» Work required:
The entries are to be given back verbatim; no picture is to be copied.

(Beginning of Dataset records)

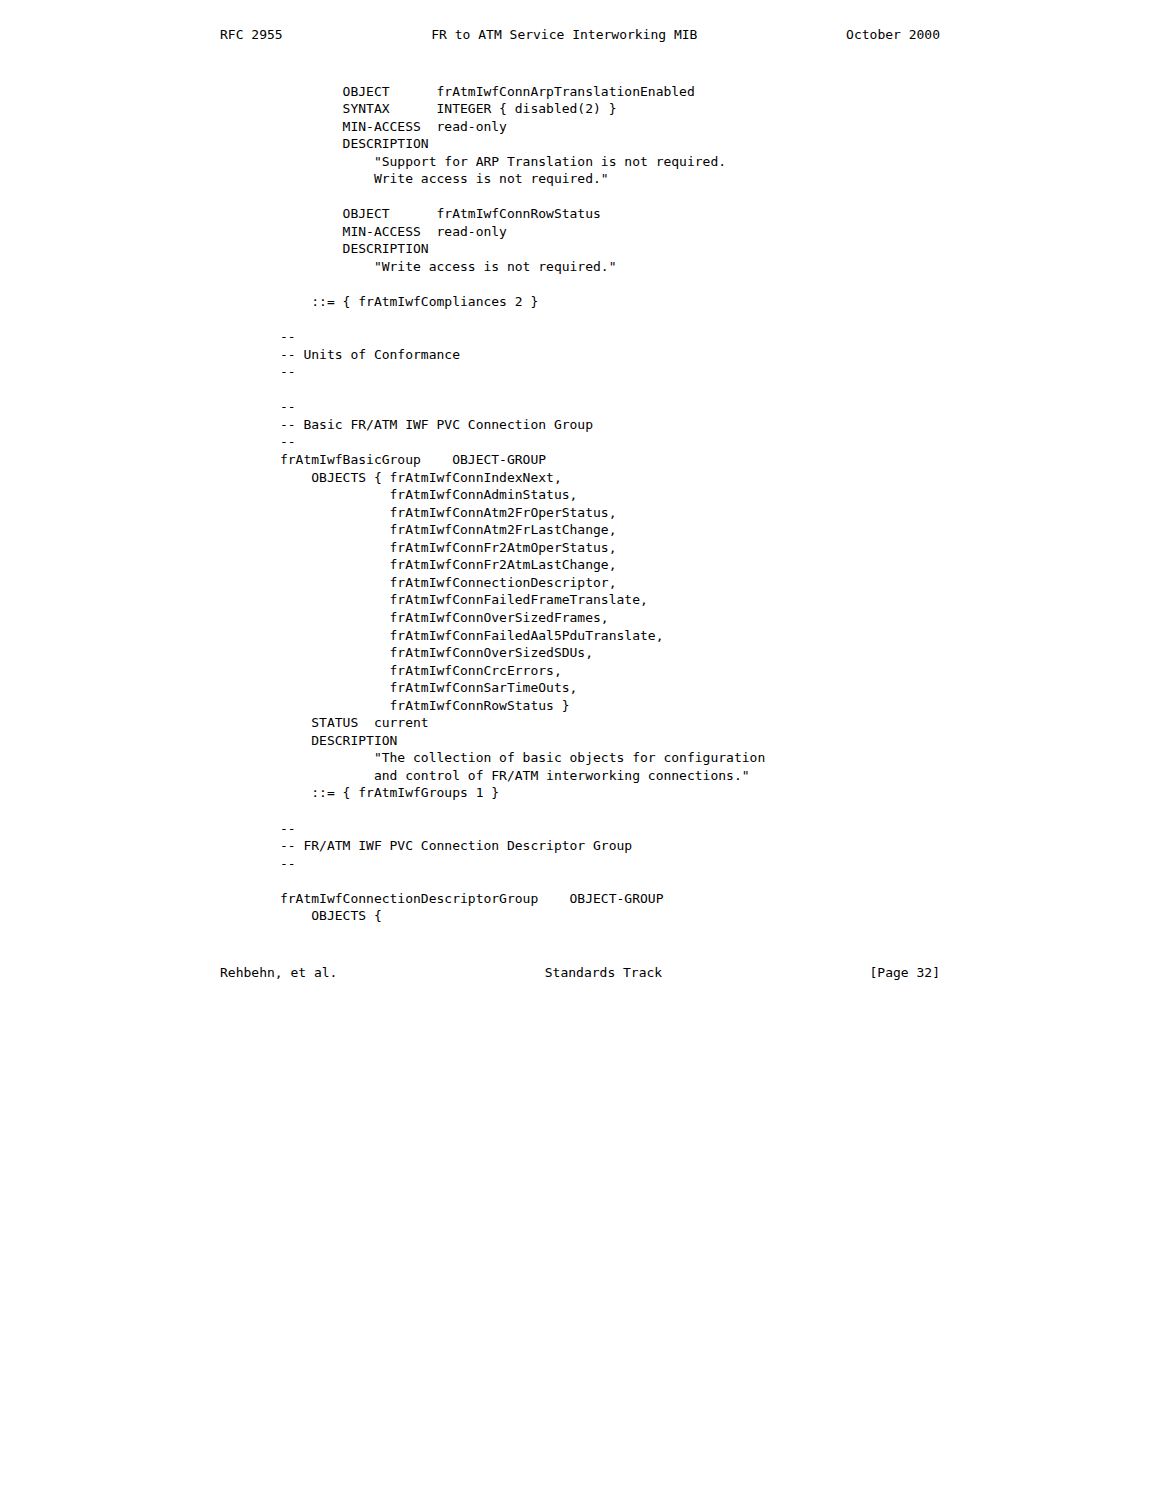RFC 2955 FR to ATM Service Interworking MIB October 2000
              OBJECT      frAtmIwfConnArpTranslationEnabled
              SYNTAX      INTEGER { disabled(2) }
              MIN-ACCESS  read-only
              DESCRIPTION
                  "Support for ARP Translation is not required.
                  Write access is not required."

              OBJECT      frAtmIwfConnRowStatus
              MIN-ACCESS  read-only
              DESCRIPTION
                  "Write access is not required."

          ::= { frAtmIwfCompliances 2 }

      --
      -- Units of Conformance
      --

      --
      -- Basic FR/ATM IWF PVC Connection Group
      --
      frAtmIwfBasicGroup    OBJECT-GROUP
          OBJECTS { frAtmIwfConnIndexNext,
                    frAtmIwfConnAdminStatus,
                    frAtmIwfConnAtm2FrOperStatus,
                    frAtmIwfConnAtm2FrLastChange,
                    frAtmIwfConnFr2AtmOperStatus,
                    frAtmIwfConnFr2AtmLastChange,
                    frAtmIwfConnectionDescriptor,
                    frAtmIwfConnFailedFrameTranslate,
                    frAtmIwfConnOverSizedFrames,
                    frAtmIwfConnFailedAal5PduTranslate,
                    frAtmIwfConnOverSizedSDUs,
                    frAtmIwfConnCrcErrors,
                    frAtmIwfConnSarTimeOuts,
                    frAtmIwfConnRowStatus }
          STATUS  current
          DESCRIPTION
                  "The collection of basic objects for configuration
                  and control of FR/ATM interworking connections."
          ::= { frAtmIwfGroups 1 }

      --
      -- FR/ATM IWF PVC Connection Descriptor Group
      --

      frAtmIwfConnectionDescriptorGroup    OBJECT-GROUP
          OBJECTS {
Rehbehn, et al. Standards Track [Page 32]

(End of Dataset records)

» Task answer:
RFC 2955 FR to ATM Service Interworking MIB October 2000
              OBJECT      frAtmIwfConnArpTranslationEnabled
              SYNTAX      INTEGER { disabled(2) }
              MIN-ACCESS  read-only
              DESCRIPTION
                  "Support for ARP Translation is not required.
                  Write access is not required."

              OBJECT      frAtmIwfConnRowStatus
              MIN-ACCESS  read-only
              DESCRIPTION
                  "Write access is not required."

          ::= { frAtmIwfCompliances 2 }

      --
      -- Units of Conformance
      --

      --
      -- Basic FR/ATM IWF PVC Connection Group
      --
      frAtmIwfBasicGroup    OBJECT-GROUP
          OBJECTS { frAtmIwfConnIndexNext,
                    frAtmIwfConnAdminStatus,
                    frAtmIwfConnAtm2FrOperStatus,
                    frAtmIwfConnAtm2FrLastChange,
                    frAtmIwfConnFr2AtmOperStatus,
                    frAtmIwfConnFr2AtmLastChange,
                    frAtmIwfConnectionDescriptor,
                    frAtmIwfConnFailedFrameTranslate,
                    frAtmIwfConnOverSizedFrames,
                    frAtmIwfConnFailedAal5PduTranslate,
                    frAtmIwfConnOverSizedSDUs,
                    frAtmIwfConnCrcErrors,
                    frAtmIwfConnSarTimeOuts,
                    frAtmIwfConnRowStatus }
          STATUS  current
          DESCRIPTION
                  "The collection of basic objects for configuration
                  and control of FR/ATM interworking connections."
          ::= { frAtmIwfGroups 1 }

      --
      -- FR/ATM IWF PVC Connection Descriptor Group
      --

      frAtmIwfConnectionDescriptorGroup    OBJECT-GROUP
          OBJECTS {
Rehbehn, et al. Standards Track [Page 32]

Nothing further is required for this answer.